=== Begin Enclosure ===

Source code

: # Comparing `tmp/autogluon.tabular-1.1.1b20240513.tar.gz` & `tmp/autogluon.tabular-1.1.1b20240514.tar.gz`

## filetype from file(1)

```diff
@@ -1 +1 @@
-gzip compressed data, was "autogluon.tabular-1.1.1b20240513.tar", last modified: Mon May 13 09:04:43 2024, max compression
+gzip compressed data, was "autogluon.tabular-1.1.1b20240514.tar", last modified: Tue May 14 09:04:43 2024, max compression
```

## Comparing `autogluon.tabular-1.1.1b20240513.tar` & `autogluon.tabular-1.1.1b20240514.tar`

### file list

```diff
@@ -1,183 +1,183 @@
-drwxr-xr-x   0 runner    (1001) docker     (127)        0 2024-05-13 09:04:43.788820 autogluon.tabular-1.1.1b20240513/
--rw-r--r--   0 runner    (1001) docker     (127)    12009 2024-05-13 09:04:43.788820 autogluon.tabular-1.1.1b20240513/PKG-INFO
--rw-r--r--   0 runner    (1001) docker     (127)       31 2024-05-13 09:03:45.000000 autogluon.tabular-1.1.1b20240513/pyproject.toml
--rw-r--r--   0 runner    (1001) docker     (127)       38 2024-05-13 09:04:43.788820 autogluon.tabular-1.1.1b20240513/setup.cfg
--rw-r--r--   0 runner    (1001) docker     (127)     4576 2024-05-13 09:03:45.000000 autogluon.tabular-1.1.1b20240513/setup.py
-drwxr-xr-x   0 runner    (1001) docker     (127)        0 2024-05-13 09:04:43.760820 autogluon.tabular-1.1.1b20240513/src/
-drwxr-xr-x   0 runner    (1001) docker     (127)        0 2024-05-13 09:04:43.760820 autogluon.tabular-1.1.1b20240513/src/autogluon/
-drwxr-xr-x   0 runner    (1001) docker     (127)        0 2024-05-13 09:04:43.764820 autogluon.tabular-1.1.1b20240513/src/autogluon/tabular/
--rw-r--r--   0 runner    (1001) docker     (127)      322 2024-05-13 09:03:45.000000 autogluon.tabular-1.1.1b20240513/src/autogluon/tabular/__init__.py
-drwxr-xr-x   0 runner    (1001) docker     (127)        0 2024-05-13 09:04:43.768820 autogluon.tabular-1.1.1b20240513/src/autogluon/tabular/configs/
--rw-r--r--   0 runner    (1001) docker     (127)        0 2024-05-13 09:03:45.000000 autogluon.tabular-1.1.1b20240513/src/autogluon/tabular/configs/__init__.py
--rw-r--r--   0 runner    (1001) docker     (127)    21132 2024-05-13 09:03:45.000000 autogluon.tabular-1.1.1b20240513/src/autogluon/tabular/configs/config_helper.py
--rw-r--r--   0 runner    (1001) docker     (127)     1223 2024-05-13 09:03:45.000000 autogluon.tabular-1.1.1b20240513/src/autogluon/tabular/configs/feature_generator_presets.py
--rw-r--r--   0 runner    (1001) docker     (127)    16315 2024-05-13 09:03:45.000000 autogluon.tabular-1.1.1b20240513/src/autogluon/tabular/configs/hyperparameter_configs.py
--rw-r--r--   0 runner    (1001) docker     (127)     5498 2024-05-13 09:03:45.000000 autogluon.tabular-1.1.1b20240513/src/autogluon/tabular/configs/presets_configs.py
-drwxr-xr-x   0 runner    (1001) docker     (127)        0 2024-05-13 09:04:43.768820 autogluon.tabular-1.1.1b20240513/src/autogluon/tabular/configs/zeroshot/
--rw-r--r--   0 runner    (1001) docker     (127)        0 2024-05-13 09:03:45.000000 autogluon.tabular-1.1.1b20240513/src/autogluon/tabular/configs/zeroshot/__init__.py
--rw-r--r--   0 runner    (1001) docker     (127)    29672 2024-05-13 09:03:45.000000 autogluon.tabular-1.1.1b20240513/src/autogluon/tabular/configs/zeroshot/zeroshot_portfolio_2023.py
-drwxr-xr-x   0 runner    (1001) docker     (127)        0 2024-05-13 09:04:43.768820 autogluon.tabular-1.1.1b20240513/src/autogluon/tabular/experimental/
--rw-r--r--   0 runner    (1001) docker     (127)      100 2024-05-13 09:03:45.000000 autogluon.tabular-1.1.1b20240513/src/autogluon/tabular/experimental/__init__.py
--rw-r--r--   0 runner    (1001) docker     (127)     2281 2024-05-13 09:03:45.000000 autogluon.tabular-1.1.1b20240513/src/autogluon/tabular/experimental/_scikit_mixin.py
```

=== End Enclosure ===
=== Begin Enclosure ===

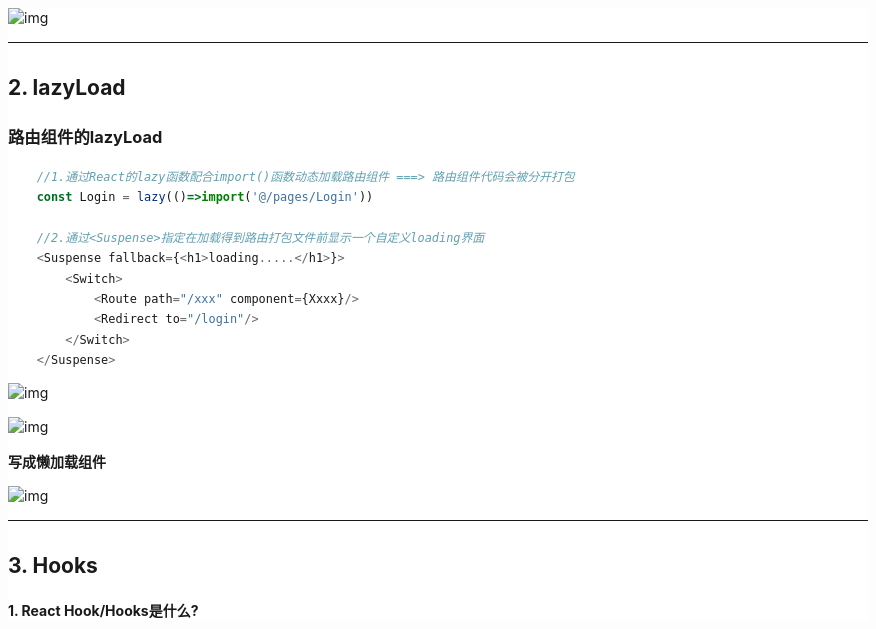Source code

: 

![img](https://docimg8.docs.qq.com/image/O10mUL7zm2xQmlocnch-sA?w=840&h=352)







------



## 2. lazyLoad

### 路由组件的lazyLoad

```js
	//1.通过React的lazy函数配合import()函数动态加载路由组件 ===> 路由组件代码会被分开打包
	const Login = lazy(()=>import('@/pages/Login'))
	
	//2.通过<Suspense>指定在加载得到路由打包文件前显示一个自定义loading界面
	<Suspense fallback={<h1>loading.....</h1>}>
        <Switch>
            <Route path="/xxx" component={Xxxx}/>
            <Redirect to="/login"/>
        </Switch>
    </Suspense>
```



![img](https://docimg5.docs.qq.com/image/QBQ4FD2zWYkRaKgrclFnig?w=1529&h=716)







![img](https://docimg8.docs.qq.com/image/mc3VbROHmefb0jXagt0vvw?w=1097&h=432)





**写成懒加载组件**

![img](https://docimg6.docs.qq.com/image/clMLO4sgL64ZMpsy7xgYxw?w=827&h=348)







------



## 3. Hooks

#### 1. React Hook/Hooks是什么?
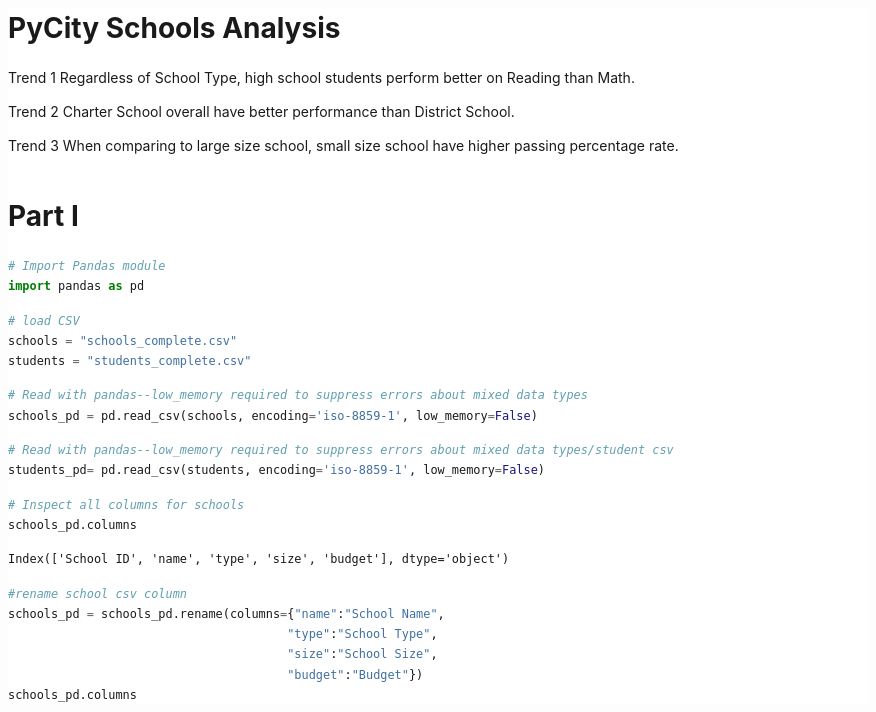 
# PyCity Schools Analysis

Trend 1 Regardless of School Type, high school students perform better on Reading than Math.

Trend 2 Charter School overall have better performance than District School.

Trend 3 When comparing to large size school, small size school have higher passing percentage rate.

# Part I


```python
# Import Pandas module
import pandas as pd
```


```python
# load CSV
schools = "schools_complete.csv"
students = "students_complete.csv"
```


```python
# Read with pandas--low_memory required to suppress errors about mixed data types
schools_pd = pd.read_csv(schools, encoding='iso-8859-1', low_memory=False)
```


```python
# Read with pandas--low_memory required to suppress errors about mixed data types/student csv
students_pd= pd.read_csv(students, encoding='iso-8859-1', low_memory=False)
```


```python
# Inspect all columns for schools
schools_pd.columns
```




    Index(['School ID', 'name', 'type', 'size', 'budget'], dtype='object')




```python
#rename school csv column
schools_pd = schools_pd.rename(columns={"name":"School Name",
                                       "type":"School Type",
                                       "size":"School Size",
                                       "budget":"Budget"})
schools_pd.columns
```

=== End Enclosure ===

What to work on
Copy whichever lines in the listing above contain the word "size".

Result for this task
Trend 3 When comparing to large size school, small size school have higher passing percentage rate.
    Index(['School ID', 'name', 'type', 'size', 'budget'], dtype='object')
                                       "size":"School Size",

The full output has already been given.